Students themselves have told us that their friends who earn their own money tend to be more financially responsible than those whose parents give them all the money they need. While students should consider their education to be their first priority, a part-time job can have more benefits than just the paycheck. Most students say that the structure of a work schedule helps them manage their time better. If they know they have to work on the weekend, they will not procrastinate on their homework during the week.

The majority of college students today work while they are in school. Indeed, financial aid packages are calculated with the expectation that students will contribute a portion of their college expenses. When students work too many hours, however, they stop thinking of themselves as "students." As a general rule of thumb, working much more than 15 hours a week can interfere with an education more than it helps, especially among first- and second-year students.

Most students choose to work more hours during college, rather than take out more loans or otherwise incur debt. When the extra work time leads to doing poorly in school, however, or if the student takes less than a full-time academic load, the long-term costs prove to be more expensive than a student loan. Living costs over four years are less expensive than food and lodging for six years. The cost of tuition typically increases each year more than the rate of inflation. It’s estimated that every extra year at a public, four-year college will add more than $22,000 to the cost of a college degree.

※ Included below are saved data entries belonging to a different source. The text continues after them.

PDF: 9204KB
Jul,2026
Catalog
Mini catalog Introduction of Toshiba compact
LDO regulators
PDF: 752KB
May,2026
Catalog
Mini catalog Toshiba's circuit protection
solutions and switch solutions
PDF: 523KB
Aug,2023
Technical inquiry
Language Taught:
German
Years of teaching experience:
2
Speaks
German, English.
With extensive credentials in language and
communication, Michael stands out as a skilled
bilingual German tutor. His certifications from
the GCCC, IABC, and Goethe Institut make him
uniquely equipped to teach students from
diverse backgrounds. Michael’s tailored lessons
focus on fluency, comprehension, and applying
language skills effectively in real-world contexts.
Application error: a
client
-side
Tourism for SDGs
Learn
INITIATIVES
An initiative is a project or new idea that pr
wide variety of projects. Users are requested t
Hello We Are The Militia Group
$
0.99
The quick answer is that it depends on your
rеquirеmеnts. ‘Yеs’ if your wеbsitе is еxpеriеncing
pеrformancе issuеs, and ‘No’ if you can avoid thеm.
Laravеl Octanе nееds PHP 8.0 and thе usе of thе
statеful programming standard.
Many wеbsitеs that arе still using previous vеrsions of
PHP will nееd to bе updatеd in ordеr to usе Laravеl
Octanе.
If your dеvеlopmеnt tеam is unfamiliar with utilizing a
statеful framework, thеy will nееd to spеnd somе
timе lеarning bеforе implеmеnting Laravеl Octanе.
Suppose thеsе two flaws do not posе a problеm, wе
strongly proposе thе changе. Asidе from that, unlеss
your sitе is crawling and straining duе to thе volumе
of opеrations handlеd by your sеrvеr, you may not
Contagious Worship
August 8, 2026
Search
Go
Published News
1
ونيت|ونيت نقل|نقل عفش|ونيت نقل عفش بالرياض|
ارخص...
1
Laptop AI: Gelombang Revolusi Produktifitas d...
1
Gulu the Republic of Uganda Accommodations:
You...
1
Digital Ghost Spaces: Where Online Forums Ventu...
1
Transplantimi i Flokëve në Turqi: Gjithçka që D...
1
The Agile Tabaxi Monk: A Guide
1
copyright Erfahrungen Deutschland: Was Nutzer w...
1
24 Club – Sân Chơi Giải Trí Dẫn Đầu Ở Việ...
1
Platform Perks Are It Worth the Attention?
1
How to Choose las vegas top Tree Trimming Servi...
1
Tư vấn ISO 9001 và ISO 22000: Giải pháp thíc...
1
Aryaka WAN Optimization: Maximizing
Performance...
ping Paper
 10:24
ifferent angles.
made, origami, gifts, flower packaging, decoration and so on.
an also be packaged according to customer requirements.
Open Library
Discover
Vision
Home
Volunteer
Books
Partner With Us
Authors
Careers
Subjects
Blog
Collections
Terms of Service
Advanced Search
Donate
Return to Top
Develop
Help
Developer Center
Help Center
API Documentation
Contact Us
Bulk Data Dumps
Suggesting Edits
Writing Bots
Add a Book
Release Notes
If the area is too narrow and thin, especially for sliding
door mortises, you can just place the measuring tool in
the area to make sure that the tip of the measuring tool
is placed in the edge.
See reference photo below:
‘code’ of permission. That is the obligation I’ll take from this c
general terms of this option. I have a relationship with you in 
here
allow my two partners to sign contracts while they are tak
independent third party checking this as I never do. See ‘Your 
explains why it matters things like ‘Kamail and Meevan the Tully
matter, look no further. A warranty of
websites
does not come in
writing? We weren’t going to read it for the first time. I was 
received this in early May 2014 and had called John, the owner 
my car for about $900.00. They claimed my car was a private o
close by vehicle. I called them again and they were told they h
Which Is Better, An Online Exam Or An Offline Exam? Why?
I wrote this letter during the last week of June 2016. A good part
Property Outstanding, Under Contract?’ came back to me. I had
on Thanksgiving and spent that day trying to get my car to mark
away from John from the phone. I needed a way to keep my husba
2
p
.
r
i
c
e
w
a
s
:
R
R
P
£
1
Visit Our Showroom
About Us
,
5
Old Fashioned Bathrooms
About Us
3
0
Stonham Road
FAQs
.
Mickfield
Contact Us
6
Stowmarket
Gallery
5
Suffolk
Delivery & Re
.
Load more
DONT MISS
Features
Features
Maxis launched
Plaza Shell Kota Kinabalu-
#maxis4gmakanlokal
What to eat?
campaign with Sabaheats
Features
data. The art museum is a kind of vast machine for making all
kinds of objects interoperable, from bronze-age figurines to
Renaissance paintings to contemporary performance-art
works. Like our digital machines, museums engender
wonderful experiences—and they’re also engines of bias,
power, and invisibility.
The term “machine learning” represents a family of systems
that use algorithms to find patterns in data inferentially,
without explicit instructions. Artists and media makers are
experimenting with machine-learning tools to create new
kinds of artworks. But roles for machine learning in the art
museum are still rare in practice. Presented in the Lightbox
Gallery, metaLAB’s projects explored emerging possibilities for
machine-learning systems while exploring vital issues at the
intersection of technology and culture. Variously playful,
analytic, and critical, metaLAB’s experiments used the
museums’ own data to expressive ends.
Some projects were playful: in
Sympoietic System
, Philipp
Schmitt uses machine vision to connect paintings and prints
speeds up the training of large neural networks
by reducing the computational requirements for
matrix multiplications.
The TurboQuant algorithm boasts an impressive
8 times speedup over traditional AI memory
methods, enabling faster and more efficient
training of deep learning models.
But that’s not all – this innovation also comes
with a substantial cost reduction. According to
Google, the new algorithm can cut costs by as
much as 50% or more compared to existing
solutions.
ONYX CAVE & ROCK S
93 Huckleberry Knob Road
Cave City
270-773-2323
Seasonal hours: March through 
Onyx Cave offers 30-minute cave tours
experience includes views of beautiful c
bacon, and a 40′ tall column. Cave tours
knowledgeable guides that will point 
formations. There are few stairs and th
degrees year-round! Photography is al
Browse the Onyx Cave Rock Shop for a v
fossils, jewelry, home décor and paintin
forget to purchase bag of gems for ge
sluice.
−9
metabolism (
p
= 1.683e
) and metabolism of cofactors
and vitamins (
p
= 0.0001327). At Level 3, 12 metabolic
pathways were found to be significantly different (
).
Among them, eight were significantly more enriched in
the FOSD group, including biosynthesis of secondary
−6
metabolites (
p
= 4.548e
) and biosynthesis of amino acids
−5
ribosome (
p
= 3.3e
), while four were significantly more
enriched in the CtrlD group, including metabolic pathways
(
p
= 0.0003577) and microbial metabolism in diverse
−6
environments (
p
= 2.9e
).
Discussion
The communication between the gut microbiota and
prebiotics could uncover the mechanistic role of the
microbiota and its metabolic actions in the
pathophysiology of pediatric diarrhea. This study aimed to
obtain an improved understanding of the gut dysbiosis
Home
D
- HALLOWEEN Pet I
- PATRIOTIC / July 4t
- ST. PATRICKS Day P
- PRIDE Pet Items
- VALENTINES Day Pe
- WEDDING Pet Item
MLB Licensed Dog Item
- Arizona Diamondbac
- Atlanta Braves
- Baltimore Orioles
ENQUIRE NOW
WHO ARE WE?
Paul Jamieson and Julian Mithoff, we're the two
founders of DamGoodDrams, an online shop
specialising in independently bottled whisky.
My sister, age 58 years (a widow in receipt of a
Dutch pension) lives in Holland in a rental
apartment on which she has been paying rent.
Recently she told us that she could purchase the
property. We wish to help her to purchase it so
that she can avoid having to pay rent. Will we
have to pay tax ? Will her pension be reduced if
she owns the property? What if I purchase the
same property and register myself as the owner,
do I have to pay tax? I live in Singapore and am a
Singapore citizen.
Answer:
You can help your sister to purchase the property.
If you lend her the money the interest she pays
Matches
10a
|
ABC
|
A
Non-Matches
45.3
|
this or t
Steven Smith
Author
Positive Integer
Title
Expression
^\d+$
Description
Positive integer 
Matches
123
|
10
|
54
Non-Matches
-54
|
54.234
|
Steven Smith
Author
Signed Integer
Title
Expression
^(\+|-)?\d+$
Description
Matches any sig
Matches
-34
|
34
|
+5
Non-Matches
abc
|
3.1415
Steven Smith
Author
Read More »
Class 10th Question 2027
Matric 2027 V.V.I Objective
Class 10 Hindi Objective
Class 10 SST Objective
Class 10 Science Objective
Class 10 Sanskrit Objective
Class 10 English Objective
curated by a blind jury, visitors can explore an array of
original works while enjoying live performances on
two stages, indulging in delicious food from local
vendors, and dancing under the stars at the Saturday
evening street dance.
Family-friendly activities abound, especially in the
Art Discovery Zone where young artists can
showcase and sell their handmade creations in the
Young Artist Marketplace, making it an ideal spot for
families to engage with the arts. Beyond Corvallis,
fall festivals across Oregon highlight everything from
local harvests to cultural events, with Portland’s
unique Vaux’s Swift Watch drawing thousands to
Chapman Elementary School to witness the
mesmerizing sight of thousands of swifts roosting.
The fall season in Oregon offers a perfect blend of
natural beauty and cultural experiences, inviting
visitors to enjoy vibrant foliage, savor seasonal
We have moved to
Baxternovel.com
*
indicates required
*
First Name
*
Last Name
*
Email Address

Tip: If your student is going to work while in school, encourage him to look for a job on campus. Students who work on campus can often find a job close to their residence hall or near their classes. They have a support network of staff or faculty to give them advice on college life, and they meet other students who work in the same department. Their supervisors are more likely to understand the academic schedule and provide more flexibility than off-campus employers during exam periods or when a student is overwhelmed by homework. For commuter students who live at home or some distance from school, the people they work with on campus are likely to be their most significant support system helping with school-related issues.